Benglenisky (Irish: Binn Ghleann Uisce, meaning Peak of the Glen of the Water) at 516 metres (1,693 ft), is the 368th–highest peak in Ireland on the Arderin scale. Benglenisky is the second most southern peak, after neighbouring Benlettery, of the Twelve Bens mountain range in the Connemara National Park in Galway, Ireland, and is the lowest of the core Twelve Bens.

Naming

According to Irish academic Paul Tempan, Irish: Gleann Uisce, meaning "the glen of water", is from the glen on the south-east side of this peak. Tempan also notes that on the north-west side in the townland of Irish: Barr na nÓrán, Benglenisky is known as Irish: Binn Dubh (meaning "Black Peak") or Irish: Cnoc Dubh (meaning "Black Hill"). The green Connemara marble is quarried in Barr na nÓrán, which was first started by Thomas Barnwall Martin in the 1820s.

Geography

Benglenisky is the second southernmost peak of the Twelve Bens after Benlettery 577 metres (1,893 ft), and lies at the western edge of the range.

Benglenisky is connected to the range by a high north-easterly ridge to the peak of Bengower 664 metres (2,178 ft); this ridge forms a fork which also connects neighboring Benlettery to Bengower. Benglenisky sits off the main ridge of the six Bens that form a horseshoe around the valley of the Glencoaghan River (also known as the Glencoaghan Horseshoe), and is thus less frequented.

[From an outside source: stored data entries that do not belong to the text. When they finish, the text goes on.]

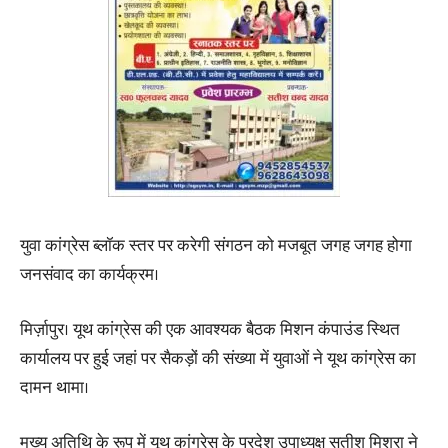
युवा कांग्रेस ब्लॉक स्तर पर करेगी संगठन को मजबूत जगह जगह होगा
जनसंवाद का कार्यक्रम।
मिर्ज़ापुर। यूथ कांग्रेस की एक आवश्यक बैठक मिशन कंपाउंड स्थित
कार्यालय पर हुई जहां पर सैकड़ों की संख्या में युवाओं ने यूथ कांग्रेस का
दामन थामा।
मुख्य अतिथि के रूप में यूथ कांग्रेस के प्रदेश उपाध्यक्ष सतीश मिश्रा ने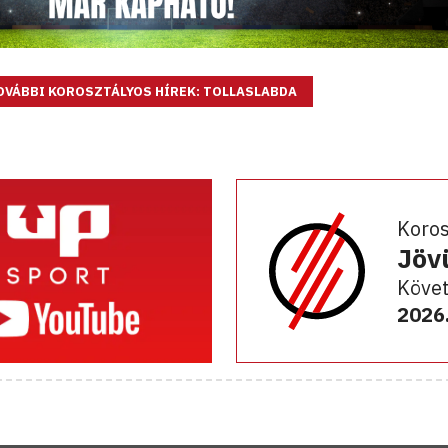
OVÁBBI KOROSZTÁLYOS HÍREK: TOLLASLABDA
Koro
Jöv
Követ
2026.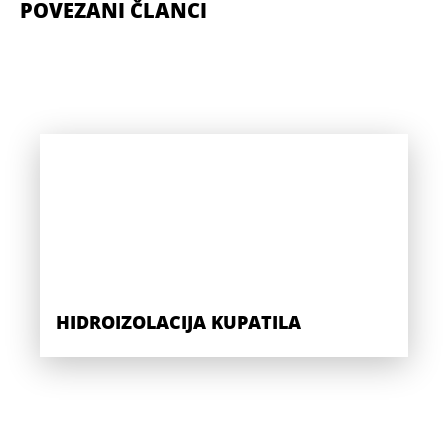
POVEZANI ČLANCI
HIDROIZOLACIJA KUPATILA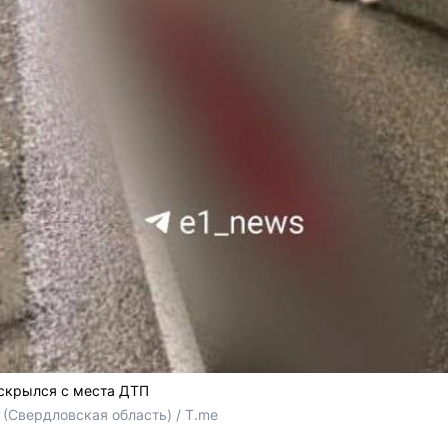
скрылся с места ДТП
(Свердловская область) / T.me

Benglenisky is the lowest of the core Twelve Bens, and only meets the mountain classification of an Arderin. Its relative positioning at the southern end of the range, jutting out on its own ridge, means that it often appears as a scenic backdrop to Ballynahinch Castle and the Ballynahinch Lake, however, it is still overshadowed by its more dramatic neighbour, Benlettery, with its striking "pyramidal" profile.

Hill walking

As with Benlettery, Benglenisky's accessibility means that it can be summited as a standalone 5-kilometre 2-3 hour climb (starting and ending at the Ben Lettery An Oige youth hostel); however, the high ridge Benglenisky shares with the peaks of Bengower and Benlettery, means that it is also climbed as part a 7-kilometre 3-4 hour horseshoe loop-walk with these peaks.

Benglenisky does not feature on the core route of the more famous 16–kilometre 8–9 hour Glencoaghan Horseshoe, considered one of Ireland's best hill-walks; or the even longer Owenglin Horseshoe, a 20–kilometre 10–12 hour route around the Owenglin River taking in over twelve summits.